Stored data
--- START ---

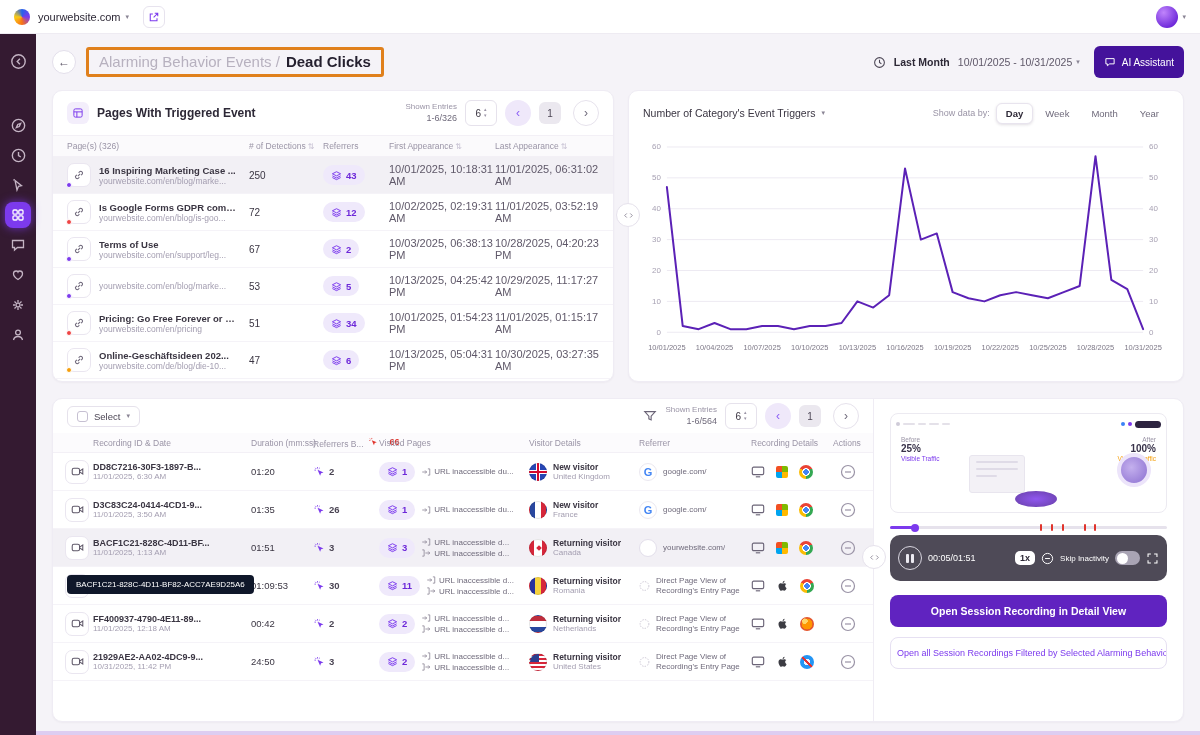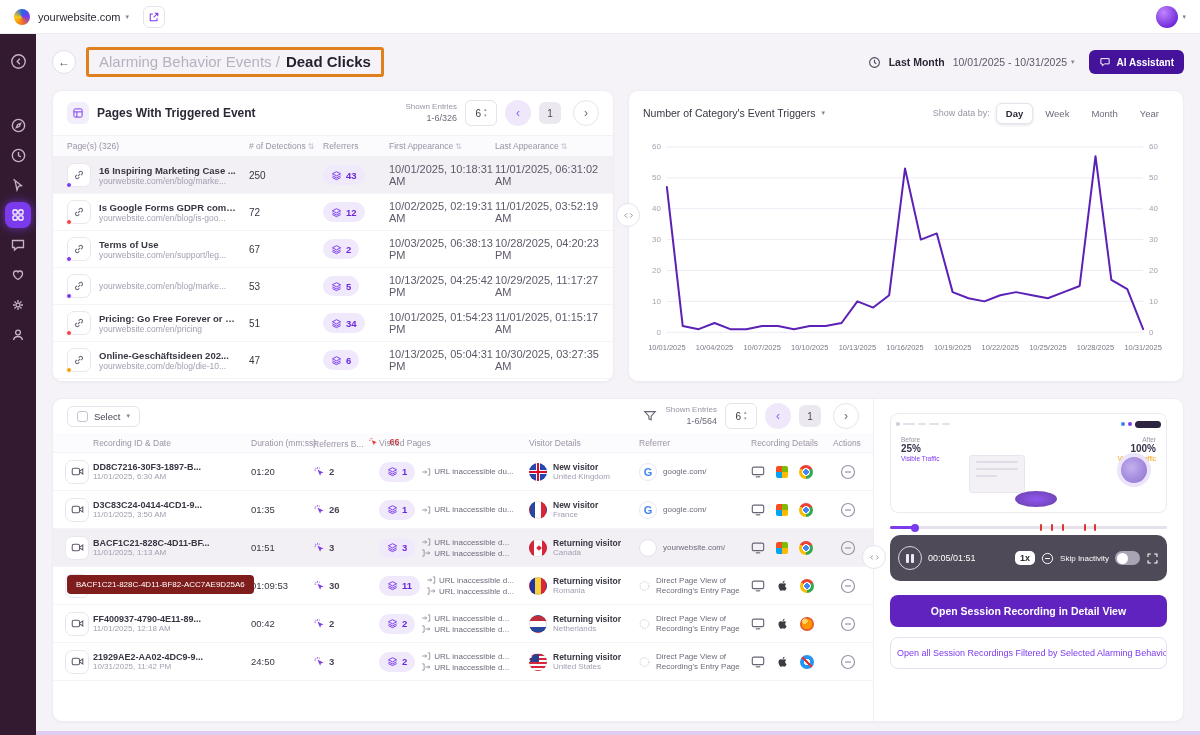--- a/index.html
+++ b/index.html
@@ -30,21 +30,21 @@
   
   .page-header{height:56px;display:flex;align-items:center;justify-content:space-between}
   .ph-left{display:flex;align-items:center}
   .back-btn{width:24px;height:24px;border-radius:50%;border:1px solid #e3dfeb;background:#fff;color:#5f5869;font-size:12px;margin-right:10px;line-height:1}
   .title-box{border:3px solid #e0801c;border-radius:3px;padding:3px 10px 4px;display:flex;gap:6px;align-items:baseline;background:#fff0}
   .crumb{font-size:15px;color:#b7b1bf}
   .big-title{font-size:15px;font-weight:700;color:#241f2e}
   .ph-right{display:flex;align-items:center;gap:8px}
   .period{font-size:10.5px;font-weight:700;color:#2d2836}
   .range{font-size:10.5px;color:#5f5869;display:flex;gap:4px;align-items:center;cursor:pointer}
-  .ai-btn{height:24px;background:#44129b;color:#fff;border:none;border-radius:6px;display:flex;align-items:center;gap:6px;padding:0 10px;font-size:10px;font-weight:700;margin-left:6px}
+  .ai-btn{height:32px;background:#44129b;color:#fff;border:none;border-radius:6px;display:flex;align-items:center;gap:6px;padding:0 10px;font-size:10px;font-weight:400;margin-left:6px}
 
   
   .panels-row{display:flex;gap:14px}
   .panel{background:#fff;border:1px solid #efecf4;border-radius:10px;box-shadow:0 1px 2px rgba(40,20,60,.04)}
   .pages-panel{width:562px;height:292px;overflow:hidden}
   .chart-panel{flex:1;height:292px;position:relative;min-width:0}
   .panel-head{height:44px;display:flex;align-items:center;justify-content:space-between;padding:0 14px}
   .head-left{display:flex;align-items:center;gap:8px}
   .head-ic{width:22px;height:22px;border-radius:6px;background:#f3eefb;display:flex;align-items:center;justify-content:center}
   .head-title{font-size:12px;font-weight:700;color:#2d2836}
@@ -127,21 +127,21 @@
   .flag-us::after{content:"";position:absolute;left:0;top:0;width:55%;height:50%;background:#2c3f8f}
 
   .gicon{width:18px;height:18px;border-radius:50%;background:#fff;border:1px solid #ebe8f0;display:inline-flex;align-items:center;justify-content:center;font-weight:700;font-size:11px;color:#4285f4;flex:none}
   .site-circle{width:18px;height:18px;border-radius:50%;background:#fff;border:1px solid #e3dfeb;flex:none;display:inline-block}
   .ic-win{width:12px;height:12px;background:conic-gradient(#7fba00 0 25%,#ffb900 0 50%,#00a4ef 0 75%,#f25022 0);border-radius:2px;flex:none}
   .br{width:14px;height:14px;border-radius:50%;flex:none}
   .br-chrome{background:radial-gradient(circle at 50% 50%,#4285f4 0 26%,#fff 27% 38%,transparent 39%),conic-gradient(from -60deg,#ea4335 0 33%,#34a853 0 66%,#fbbc05 0)}
   .br-firefox{background:radial-gradient(circle at 35% 30%,#ffd567 0 20%,transparent 21%),radial-gradient(circle,#ff9500 0 55%,#e4572e 56%)}
   .br-safari{background:linear-gradient(45deg,transparent 45%,#e23333 45% 55%,transparent 55%),radial-gradient(circle,#eaf4ff 0 30%,#2395f4 31%)}
 
-  .tooltip{position:absolute;left:14px;top:176px;background:#7f1d1d;color:#fff;font-size:8px;padding:5px 9px;border-radius:4px;z-index:5;white-space:nowrap}
+  .tooltip{position:absolute;left:14px;top:176px;background:#0f172a;color:#fff;font-size:8px;padding:5px 9px;border-radius:4px;z-index:5;white-space:nowrap}
   .collapse-bottom{position:absolute;right:297px;top:146px;left:auto}
 
   
   .preview-section{width:310px;border-left:1px solid #efecf4;padding:14px 16px 0;flex:none}
   .thumb{height:100px;border:1px solid #eceaf1;border-radius:8px;background:#fff;padding:5px;position:relative;overflow:hidden;cursor:pointer}
   .t-top{height:10px;display:flex;align-items:center;gap:3px}
   .t-line{height:2.5px;background:#e4e1e9;border-radius:2px;width:12px}
   .t-dot{width:4px;height:4px;border-radius:50%;flex:none}
   .t-pill{width:26px;height:7px;border-radius:4px;background:#2d2440}
   .t-body{display:flex;height:76px;margin-top:4px;position:relative}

--- END ---

### Job
Starting with the top line, write out all the data above exactly; keep the pictures out.

### Result of this task
--- a/index.html
+++ b/index.html
@@ -30,21 +30,21 @@
   
   .page-header{height:56px;display:flex;align-items:center;justify-content:space-between}
   .ph-left{display:flex;align-items:center}
   .back-btn{width:24px;height:24px;border-radius:50%;border:1px solid #e3dfeb;background:#fff;color:#5f5869;font-size:12px;margin-right:10px;line-height:1}
   .title-box{border:3px solid #e0801c;border-radius:3px;padding:3px 10px 4px;display:flex;gap:6px;align-items:baseline;background:#fff0}
   .crumb{font-size:15px;color:#b7b1bf}
   .big-title{font-size:15px;font-weight:700;color:#241f2e}
   .ph-right{display:flex;align-items:center;gap:8px}
   .period{font-size:10.5px;font-weight:700;color:#2d2836}
   .range{font-size:10.5px;color:#5f5869;display:flex;gap:4px;align-items:center;cursor:pointer}
-  .ai-btn{height:24px;background:#44129b;color:#fff;border:none;border-radius:6px;display:flex;align-items:center;gap:6px;padding:0 10px;font-size:10px;font-weight:700;margin-left:6px}
+  .ai-btn{height:32px;background:#44129b;color:#fff;border:none;border-radius:6px;display:flex;align-items:center;gap:6px;padding:0 10px;font-size:10px;font-weight:400;margin-left:6px}
 
   
   .panels-row{display:flex;gap:14px}
   .panel{background:#fff;border:1px solid #efecf4;border-radius:10px;box-shadow:0 1px 2px rgba(40,20,60,.04)}
   .pages-panel{width:562px;height:292px;overflow:hidden}
   .chart-panel{flex:1;height:292px;position:relative;min-width:0}
   .panel-head{height:44px;display:flex;align-items:center;justify-content:space-between;padding:0 14px}
   .head-left{display:flex;align-items:center;gap:8px}
   .head-ic{width:22px;height:22px;border-radius:6px;background:#f3eefb;display:flex;align-items:center;justify-content:center}
   .head-title{font-size:12px;font-weight:700;color:#2d2836}
@@ -127,21 +127,21 @@
   .flag-us::after{content:"";position:absolute;left:0;top:0;width:55%;height:50%;background:#2c3f8f}
 
   .gicon{width:18px;height:18px;border-radius:50%;background:#fff;border:1px solid #ebe8f0;display:inline-flex;align-items:center;justify-content:center;font-weight:700;font-size:11px;color:#4285f4;flex:none}
   .site-circle{width:18px;height:18px;border-radius:50%;background:#fff;border:1px solid #e3dfeb;flex:none;display:inline-block}
   .ic-win{width:12px;height:12px;background:conic-gradient(#7fba00 0 25%,#ffb900 0 50%,#00a4ef 0 75%,#f25022 0);border-radius:2px;flex:none}
   .br{width:14px;height:14px;border-radius:50%;flex:none}
   .br-chrome{background:radial-gradient(circle at 50% 50%,#4285f4 0 26%,#fff 27% 38%,transparent 39%),conic-gradient(from -60deg,#ea4335 0 33%,#34a853 0 66%,#fbbc05 0)}
   .br-firefox{background:radial-gradient(circle at 35% 30%,#ffd567 0 20%,transparent 21%),radial-gradient(circle,#ff9500 0 55%,#e4572e 56%)}
   .br-safari{background:linear-gradient(45deg,transparent 45%,#e23333 45% 55%,transparent 55%),radial-gradient(circle,#eaf4ff 0 30%,#2395f4 31%)}
 
-  .tooltip{position:absolute;left:14px;top:176px;background:#7f1d1d;color:#fff;font-size:8px;padding:5px 9px;border-radius:4px;z-index:5;white-space:nowrap}
+  .tooltip{position:absolute;left:14px;top:176px;background:#0f172a;color:#fff;font-size:8px;padding:5px 9px;border-radius:4px;z-index:5;white-space:nowrap}
   .collapse-bottom{position:absolute;right:297px;top:146px;left:auto}
 
   
   .preview-section{width:310px;border-left:1px solid #efecf4;padding:14px 16px 0;flex:none}
   .thumb{height:100px;border:1px solid #eceaf1;border-radius:8px;background:#fff;padding:5px;position:relative;overflow:hidden;cursor:pointer}
   .t-top{height:10px;display:flex;align-items:center;gap:3px}
   .t-line{height:2.5px;background:#e4e1e9;border-radius:2px;width:12px}
   .t-dot{width:4px;height:4px;border-radius:50%;flex:none}
   .t-pill{width:26px;height:7px;border-radius:4px;background:#2d2440}
   .t-body{display:flex;height:76px;margin-top:4px;position:relative}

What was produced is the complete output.